Es verdad que hay que reconocerle que tuviera a bien salir en tímida defensa de Aznar, no por Aznar, supongo, sino por lo que de ataque a las instituciones españolas tenían las palabras de Hugo Chávez, pero hay que recordar, como hace hoy Gustavo de Arístegui en El Mundo, que el origen de las acusaciones de Chávez contra el ex presidente español está en aquella famosa intervención parlamentaria de Moratinos en la que ya acusó a Aznar, sin prueba alguna, de haber apoyado el golpe contra el tirano de Caracas. ¡Si la pena fue que no lo hiciera, y evitarnos la vergüenza y el sonrojo de ese mono de feria que gobierna en Venezuela! Las palabras del sábado de Rodríguez, después de que el Rey -en un acto impulsivo de patriotismo como el que cualquiera con dos dedos de frente espera de sus gobernantes-, mandara callar a Chávez, sonaron lánguidas y ausentes de convicción en lo que debían de parecer, es decir, en la defensa del interés nacional, de la democracia y de la libertad. Por el contrario, Rodríguez volvió a esgrimir ese lenguaje de cantautor venido a menos con referencias incesantes al respeto y al diálogo. Diálogo sí, con quienes obedecen las leyes de la democracia y la libertad, pero no con quienes las vulneran y las coartan. A esos lo que hay que hacer es exigirles que dejen en paz a sus pueblos.
¿Saben cuál es el problema, o parte de él?
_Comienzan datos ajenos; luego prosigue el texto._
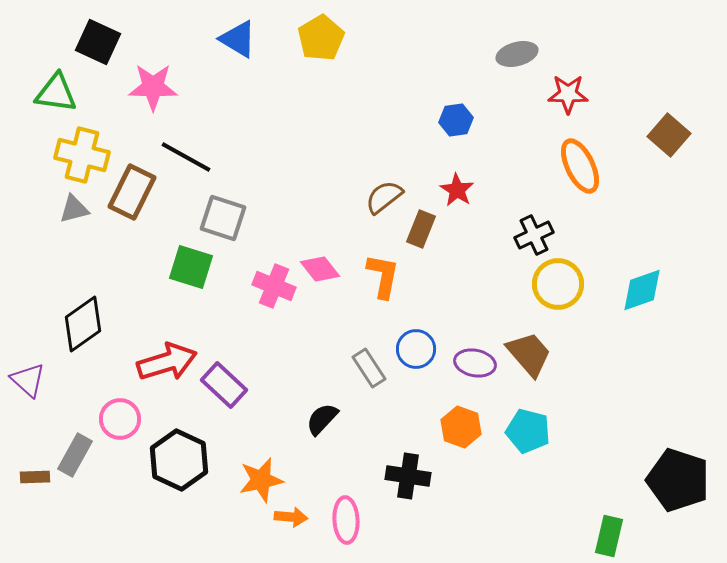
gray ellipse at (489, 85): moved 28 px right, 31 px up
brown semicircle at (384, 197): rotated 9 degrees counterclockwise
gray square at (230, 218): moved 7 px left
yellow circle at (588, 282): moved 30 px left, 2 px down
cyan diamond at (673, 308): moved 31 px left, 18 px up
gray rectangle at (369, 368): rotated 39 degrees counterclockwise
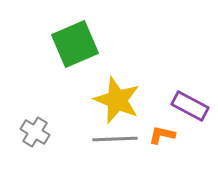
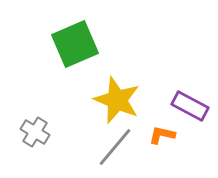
gray line: moved 8 px down; rotated 48 degrees counterclockwise
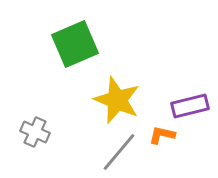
purple rectangle: rotated 42 degrees counterclockwise
gray cross: rotated 8 degrees counterclockwise
gray line: moved 4 px right, 5 px down
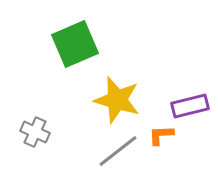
yellow star: rotated 6 degrees counterclockwise
orange L-shape: moved 1 px left; rotated 16 degrees counterclockwise
gray line: moved 1 px left, 1 px up; rotated 12 degrees clockwise
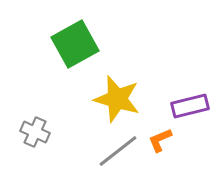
green square: rotated 6 degrees counterclockwise
yellow star: moved 1 px up
orange L-shape: moved 1 px left, 5 px down; rotated 20 degrees counterclockwise
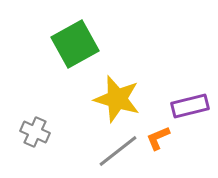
orange L-shape: moved 2 px left, 2 px up
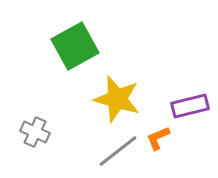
green square: moved 2 px down
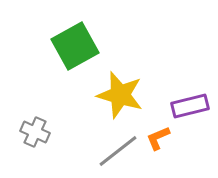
yellow star: moved 3 px right, 4 px up
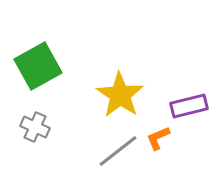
green square: moved 37 px left, 20 px down
yellow star: rotated 18 degrees clockwise
purple rectangle: moved 1 px left
gray cross: moved 5 px up
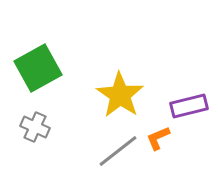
green square: moved 2 px down
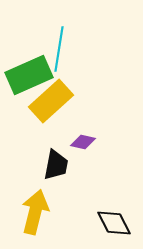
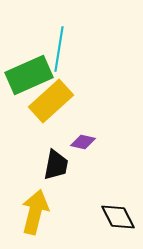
black diamond: moved 4 px right, 6 px up
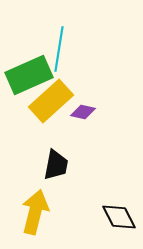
purple diamond: moved 30 px up
black diamond: moved 1 px right
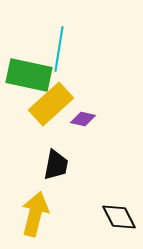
green rectangle: rotated 36 degrees clockwise
yellow rectangle: moved 3 px down
purple diamond: moved 7 px down
yellow arrow: moved 2 px down
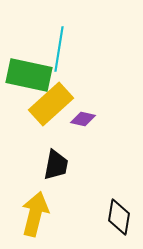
black diamond: rotated 36 degrees clockwise
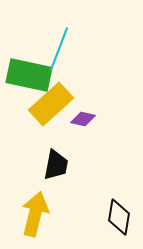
cyan line: rotated 12 degrees clockwise
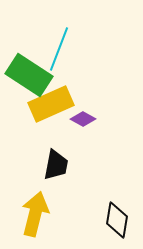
green rectangle: rotated 21 degrees clockwise
yellow rectangle: rotated 18 degrees clockwise
purple diamond: rotated 15 degrees clockwise
black diamond: moved 2 px left, 3 px down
Durante casi toda esta legislatura el Gobierno se ha dedicado a hacer profesión de fe progresista y populista. ¿Recuerdan cuando Rodríguez presumía de ser ‘rojo’? Hemos, o han, fundamentado su acción política sobre la base de una negación parcial del liberalismo, lo que se ha traducido en una política exterior antiyanki y pro países que antiguamente constituían el grupo de los ‘no alineados’, que eran los que estaban alineados con el otro lado del Telón de Acero.
Eso ha tenido consecuencias catastróficas para nuestra política exterior, porque no es creíble que un país como España, que forma parte de la UE, pueda abrazarse con naciones en vías de desarrollo y de corte fundamentalista, bien religioso o bien ideológico, en contra del Imperio Yanqui. De tal modo que nos hemos quedado en tierra de nadie, mientras unos y otros nos miran con una absoluta desconfianza, y sin saber hacia dónde dirigir ahora nuestros pasos. Por eso Rodríguez no fue capaz de levantarse e irse, porque a él, como a Moratinos, como a Leire Pajín, como a Trinidad Jiménez, se les había puesto el culo rojo de tanto calentar la silla de la complacencia con los enemigos de la libertad. Menos mal que el Rey parece tenerlos bien puestos.